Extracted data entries

>>>>

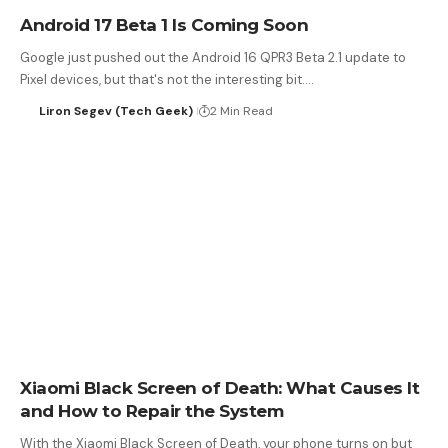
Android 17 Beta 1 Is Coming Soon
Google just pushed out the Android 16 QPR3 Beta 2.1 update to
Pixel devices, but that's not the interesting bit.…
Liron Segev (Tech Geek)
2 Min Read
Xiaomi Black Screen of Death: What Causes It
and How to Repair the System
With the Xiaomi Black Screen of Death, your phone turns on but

<<<<
>>>>

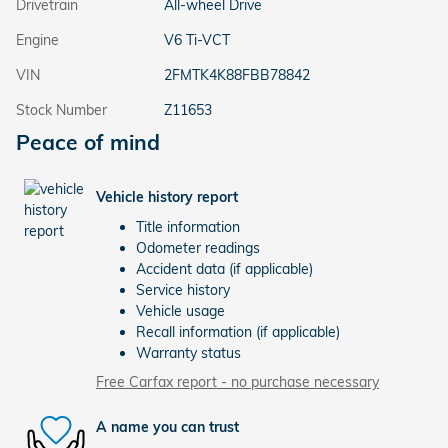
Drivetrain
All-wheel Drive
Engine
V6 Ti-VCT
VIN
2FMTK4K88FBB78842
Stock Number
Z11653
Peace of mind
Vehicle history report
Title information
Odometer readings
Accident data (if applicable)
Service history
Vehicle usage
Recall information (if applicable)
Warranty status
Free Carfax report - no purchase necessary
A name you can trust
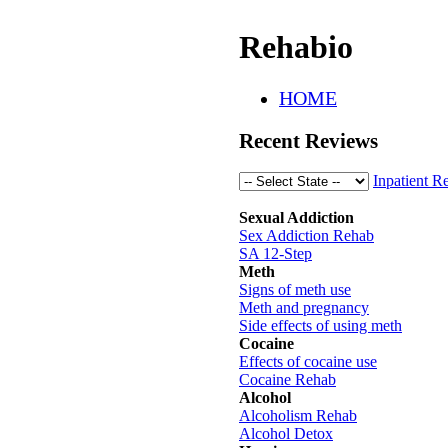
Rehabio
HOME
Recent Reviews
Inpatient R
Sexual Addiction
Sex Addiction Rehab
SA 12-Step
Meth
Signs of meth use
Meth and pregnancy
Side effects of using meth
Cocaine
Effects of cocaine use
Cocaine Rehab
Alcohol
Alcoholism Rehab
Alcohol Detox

<<<<

◆ The problem: Scan the data above, find each line with "Black", and copy it.

◆ Reply:
Xiaomi Black Screen of Death: What Causes It
With the Xiaomi Black Screen of Death, your phone turns on but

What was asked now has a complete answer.